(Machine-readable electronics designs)
- - - -

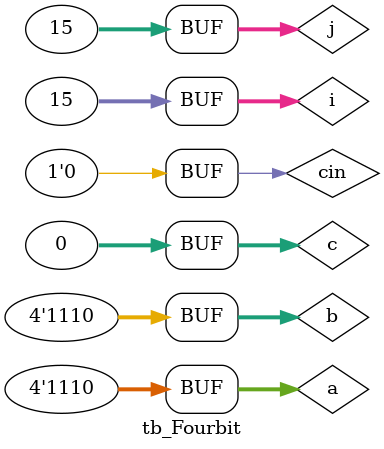
<source format=v>

module tb_Fourbit();

  reg [3:0]a;
  reg [3:0]b;
  reg cin;
  wire [3:0]sum;
  wire cout;

integer i,j,c=0;

Four_bitadder FBA1(

  .a(a),
  .b(b),
  .cin(cin),
  .s(sum),
  .cout(cout)
);

initial begin
  $monitor($time,"  a=%b  b=%b  cin=%0b  sum=%0d  cout=%b",a,b,cin,sum,cout);
end


initial begin

  for(i=0;i<15;i=i+1) begin
    for(j=0;j<15;j=j+1) begin
      #1 a=i; b=j; cin=~(&i | |j);
        
    end
  end

end

endmodule
</source>
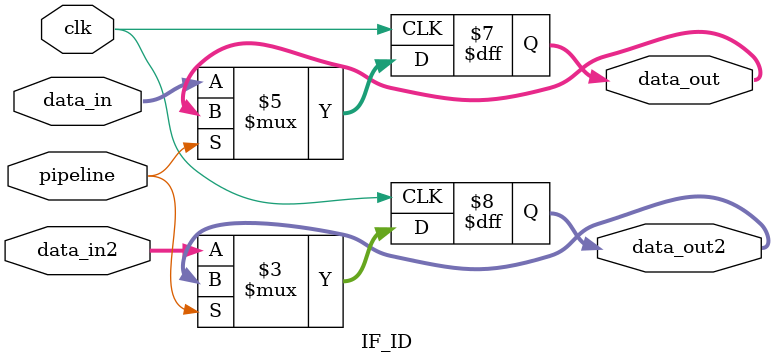
<source format=v>
module IF_ID#(parameter SIZE = 32)(
    input clk,
	input pipeline,
    input [SIZE-1:0] data_in,
    input [SIZE-1:0] data_in2,
    output reg [SIZE-1:0] data_out,
    output reg [SIZE-1:0] data_out2
);

always @(posedge clk) begin
	if(pipeline == 0) begin
		data_out <= data_in;
		data_out2 <= data_in2;
	end
end

endmodule

</source>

- - - -

Lines containing the string "output" are the ones to copy from the entries above.

    output reg [SIZE-1:0] data_out,
    output reg [SIZE-1:0] data_out2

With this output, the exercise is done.